*JOB ITEM*:
Rewrite the text of each item below, putting "January" wherever "Januari" appears and leaving everything else unchanged. Leave the pictures out of your answer.

(Dataset entries)
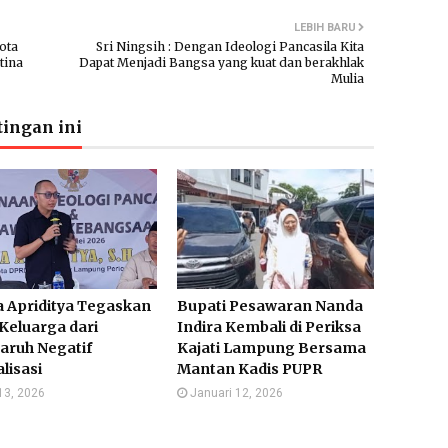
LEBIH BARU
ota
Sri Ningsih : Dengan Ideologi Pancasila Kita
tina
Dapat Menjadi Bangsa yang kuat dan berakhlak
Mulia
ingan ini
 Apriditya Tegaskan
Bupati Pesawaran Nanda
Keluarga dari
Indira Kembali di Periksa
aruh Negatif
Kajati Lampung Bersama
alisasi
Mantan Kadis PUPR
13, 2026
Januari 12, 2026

*RESULT FOR THIS TASK*:
LEBIH BARU
ota
Sri Ningsih : Dengan Ideologi Pancasila Kita
tina
Dapat Menjadi Bangsa yang kuat dan berakhlak
Mulia
ingan ini
 Apriditya Tegaskan
Bupati Pesawaran Nanda
Keluarga dari
Indira Kembali di Periksa
aruh Negatif
Kajati Lampung Bersama
alisasi
Mantan Kadis PUPR
13, 2026
January 12, 2026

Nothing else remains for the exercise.